======== RECORDED DATA ========

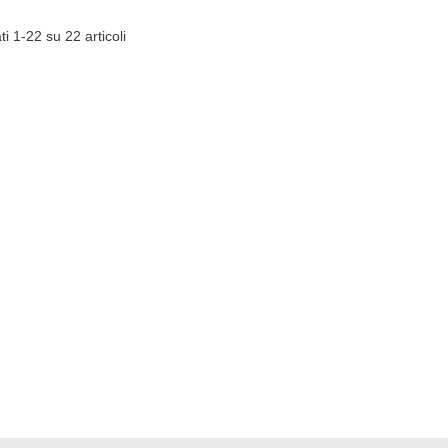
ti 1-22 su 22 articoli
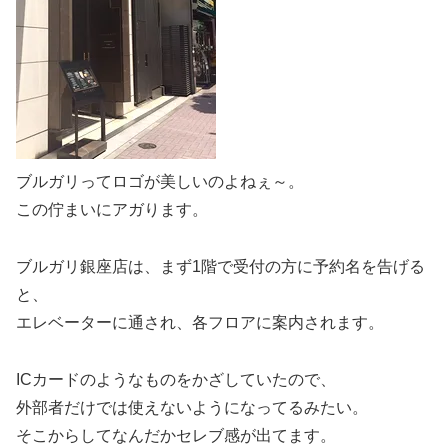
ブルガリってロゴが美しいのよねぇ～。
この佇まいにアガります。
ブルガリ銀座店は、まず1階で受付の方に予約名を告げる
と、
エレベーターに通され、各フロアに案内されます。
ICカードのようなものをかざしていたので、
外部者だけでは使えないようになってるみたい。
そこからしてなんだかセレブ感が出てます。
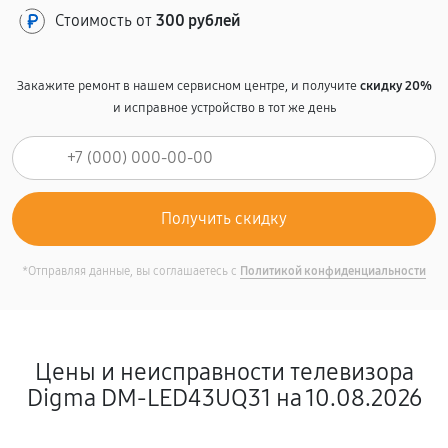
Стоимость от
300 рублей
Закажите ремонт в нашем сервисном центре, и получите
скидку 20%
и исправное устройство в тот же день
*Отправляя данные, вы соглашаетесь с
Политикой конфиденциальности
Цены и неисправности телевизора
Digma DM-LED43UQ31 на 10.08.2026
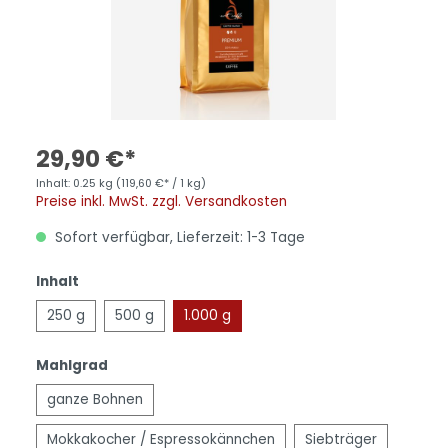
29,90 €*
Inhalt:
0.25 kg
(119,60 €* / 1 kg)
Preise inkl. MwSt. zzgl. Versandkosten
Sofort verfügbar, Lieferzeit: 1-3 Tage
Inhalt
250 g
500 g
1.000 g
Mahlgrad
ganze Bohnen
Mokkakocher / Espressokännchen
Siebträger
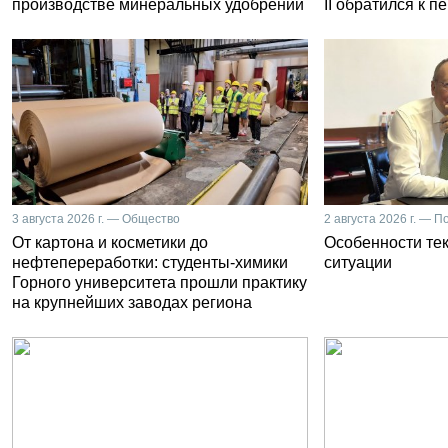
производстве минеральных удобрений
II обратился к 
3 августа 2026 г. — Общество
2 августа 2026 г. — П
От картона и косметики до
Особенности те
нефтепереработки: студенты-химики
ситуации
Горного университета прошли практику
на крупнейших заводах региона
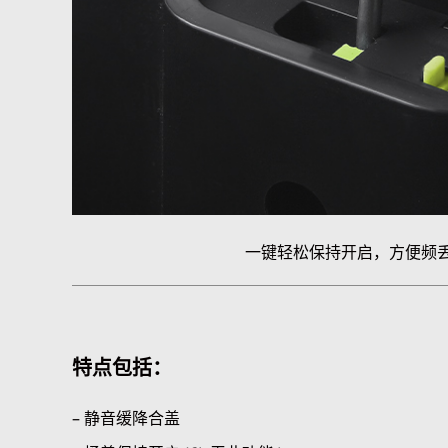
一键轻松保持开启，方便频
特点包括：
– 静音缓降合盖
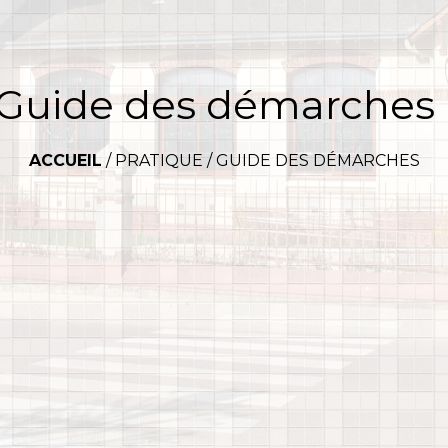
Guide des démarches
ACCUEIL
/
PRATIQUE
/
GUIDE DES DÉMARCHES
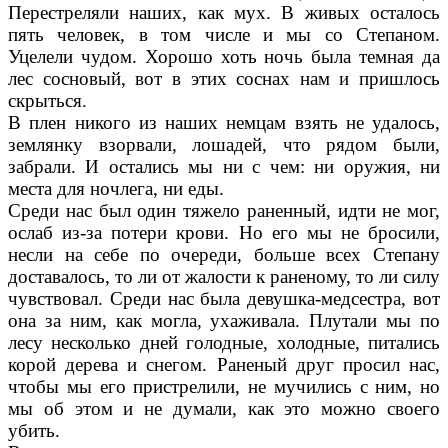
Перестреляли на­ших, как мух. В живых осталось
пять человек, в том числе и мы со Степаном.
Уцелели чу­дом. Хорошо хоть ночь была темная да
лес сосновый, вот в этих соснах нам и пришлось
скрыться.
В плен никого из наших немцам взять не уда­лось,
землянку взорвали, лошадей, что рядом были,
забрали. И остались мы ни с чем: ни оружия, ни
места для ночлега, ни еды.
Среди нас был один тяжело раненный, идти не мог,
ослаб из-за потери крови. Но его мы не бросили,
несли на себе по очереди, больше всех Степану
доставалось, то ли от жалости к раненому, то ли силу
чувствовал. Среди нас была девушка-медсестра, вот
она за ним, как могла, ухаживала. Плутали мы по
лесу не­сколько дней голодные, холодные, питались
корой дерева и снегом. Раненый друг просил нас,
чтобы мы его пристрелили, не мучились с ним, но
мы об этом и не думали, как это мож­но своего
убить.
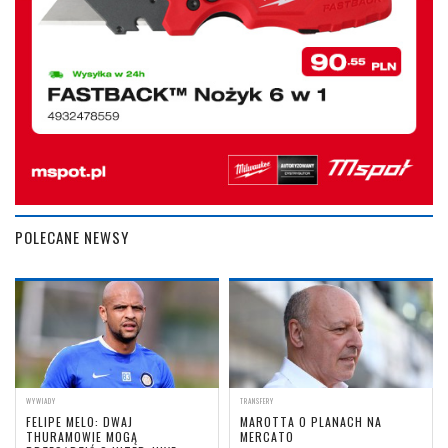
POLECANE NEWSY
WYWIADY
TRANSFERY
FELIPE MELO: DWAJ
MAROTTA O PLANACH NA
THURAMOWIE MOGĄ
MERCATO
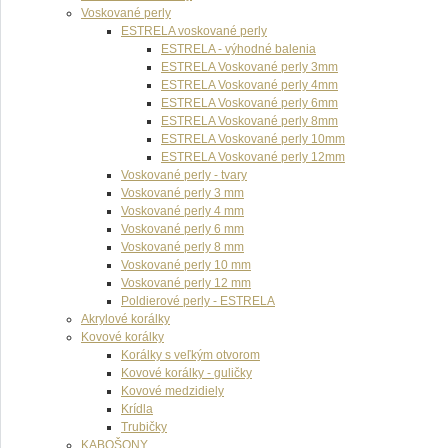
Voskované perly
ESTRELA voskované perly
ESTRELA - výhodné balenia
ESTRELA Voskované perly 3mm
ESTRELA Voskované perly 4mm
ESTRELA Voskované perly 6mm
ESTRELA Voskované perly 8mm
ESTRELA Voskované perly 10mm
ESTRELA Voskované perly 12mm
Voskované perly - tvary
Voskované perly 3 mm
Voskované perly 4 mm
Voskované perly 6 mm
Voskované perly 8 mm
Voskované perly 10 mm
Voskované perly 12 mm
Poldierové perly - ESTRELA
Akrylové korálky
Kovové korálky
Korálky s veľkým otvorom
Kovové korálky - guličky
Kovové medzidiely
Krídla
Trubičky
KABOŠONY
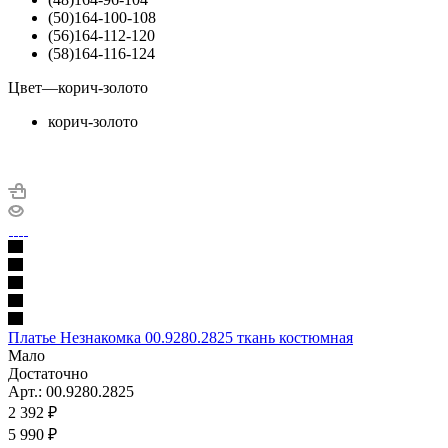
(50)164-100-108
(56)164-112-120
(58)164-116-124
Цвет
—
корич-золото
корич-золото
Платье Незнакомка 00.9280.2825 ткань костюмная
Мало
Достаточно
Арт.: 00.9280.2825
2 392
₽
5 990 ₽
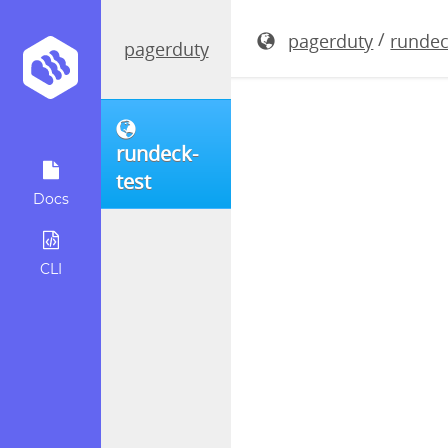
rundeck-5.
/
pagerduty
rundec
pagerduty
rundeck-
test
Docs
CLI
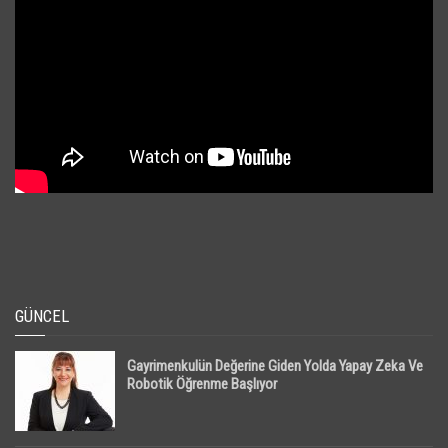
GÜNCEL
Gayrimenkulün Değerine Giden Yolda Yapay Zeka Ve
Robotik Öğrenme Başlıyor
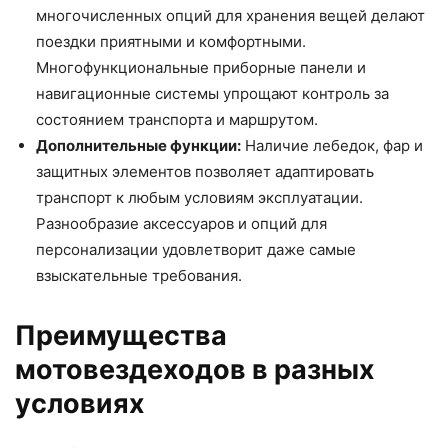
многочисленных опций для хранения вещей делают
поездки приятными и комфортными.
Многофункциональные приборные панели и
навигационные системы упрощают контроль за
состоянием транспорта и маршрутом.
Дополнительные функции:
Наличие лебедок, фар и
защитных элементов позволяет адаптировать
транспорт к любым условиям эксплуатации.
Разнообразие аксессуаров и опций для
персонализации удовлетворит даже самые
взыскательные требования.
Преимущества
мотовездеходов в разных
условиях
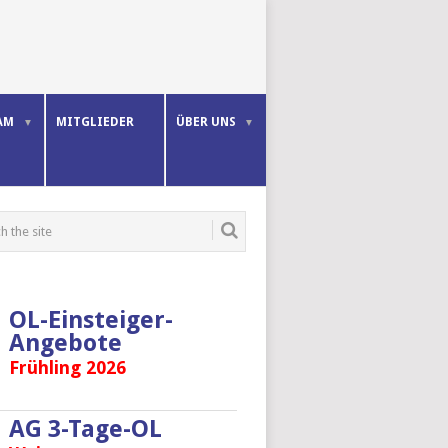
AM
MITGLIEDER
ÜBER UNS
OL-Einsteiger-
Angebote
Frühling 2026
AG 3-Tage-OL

========

**WHAT YOU ARE ASKED TO DO:** Transcribe the whole of the data exactly, minus any pictures.

**WRITTEN RESPONSE:**
ti 1-22 su 22 articoli
ブルガリってロゴが美しいのよねぇ～。
この佇まいにアガります。
ブルガリ銀座店は、まず1階で受付の方に予約名を告げる
と、
エレベーターに通され、各フロアに案内されます。
ICカードのようなものをかざしていたので、
外部者だけでは使えないようになってるみたい。
そこからしてなんだかセレブ感が出てます。
Стоимость от
300 рублей
Закажите ремонт в нашем сервисном центре, и получите
скидку 20%
и исправное устройство в тот же день
*Отправляя данные, вы соглашаетесь с
Политикой конфиденциальности
Цены и неисправности телевизора
Digma DM-LED43UQ31 на 10.08.2026
29,90 €*
Inhalt:
0.25 kg
(119,60 €* / 1 kg)
Preise inkl. MwSt. zzgl. Versandkosten
Sofort verfügbar, Lieferzeit: 1-3 Tage
Inhalt
250 g
500 g
1.000 g
Mahlgrad
ganze Bohnen
Mokkakocher / Espressokännchen
Siebträger
производстве минеральных удобрений
II обратился к 
3 августа 2026 г. — Общество
2 августа 2026 г. — П
От картона и косметики до
Особенности те
нефтепереработки: студенты-химики
ситуации
Горного университета прошли практику
на крупнейших заводах региона
一键轻松保持开启，方便频
特点包括：
– 静音缓降合盖
Guide des démarches
ACCUEIL
/
PRATIQUE
/
GUIDE DES DÉMARCHES
Перестреляли на­ших, как мух. В живых осталось
пять человек, в том числе и мы со Степаном.
Уцелели чу­дом. Хорошо хоть ночь была темная да
лес сосновый, вот в этих соснах нам и пришлось
скрыться.
В плен никого из наших немцам взять не уда­лось,
землянку взорвали, лошадей, что рядом были,
забрали. И остались мы ни с чем: ни оружия, ни
места для ночлега, ни еды.
Среди нас был один тяжело раненный, идти не мог,
ослаб из-за потери крови. Но его мы не бросили,
несли на себе по очереди, больше всех Степану
доставалось, то ли от жалости к раненому, то ли силу
чувствовал. Среди нас была девушка-медсестра, вот
она за ним, как могла, ухаживала. Плутали мы по
лесу не­сколько дней голодные, холодные, питались
корой дерева и снегом. Раненый друг просил нас,
чтобы мы его пристрелили, не мучились с ним, но
мы об этом и не думали, как это мож­но своего
убить.
POLECANE NEWSY
WYWIADY
TRANSFERY
FELIPE MELO: DWAJ
MAROTTA O PLANACH NA
THURAMOWIE MOGĄ
MERCATO
Voskované perly
ESTRELA voskované perly
ESTRELA - výhodné balenia
ESTRELA Voskované perly 3mm
ESTRELA Voskované perly 4mm
ESTRELA Voskované perly 6mm
ESTRELA Voskované perly 8mm
ESTRELA Voskované perly 10mm
ESTRELA Voskované perly 12mm
Voskované perly - tvary
Voskované perly 3 mm
Voskované perly 4 mm
Voskované perly 6 mm
Voskované perly 8 mm
Voskované perly 10 mm
Voskované perly 12 mm
Poldierové perly - ESTRELA
Akrylové korálky
Kovové korálky
Korálky s veľkým otvorom
Kovové korálky - guličky
Kovové medzidiely
Krídla
Trubičky
KABOŠONY
(50)164-100-108
(56)164-112-120
(58)164-116-124
Цвет
—
корич-золото
корич-золото
Платье Незнакомка 00.9280.2825 ткань костюмная
Мало
Достаточно
Арт.: 00.9280.2825
2 392
₽
5 990 ₽
rundeck-5.
/
pagerduty
rundec
pagerduty
rundeck-
test
Docs
CLI
GÜNCEL
Gayrimenkulün Değerine Giden Yolda Yapay Zeka Ve
Robotik Öğrenme Başlıyor
многочисленных опций для хранения вещей делают
поездки приятными и комфортными.
Многофункциональные приборные панели и
навигационные системы упрощают контроль за
состоянием транспорта и маршрутом.
Дополнительные функции:
Наличие лебедок, фар и
защитных элементов позволяет адаптировать
транспорт к любым условиям эксплуатации.
Разнообразие аксессуаров и опций для
персонализации удовлетворит даже самые
взыскательные требования.
Преимущества
мотовездеходов в разных
условиях
AM
MITGLIEDER
ÜBER UNS
OL-Einsteiger-
Angebote
Frühling 2026
AG 3-Tage-OL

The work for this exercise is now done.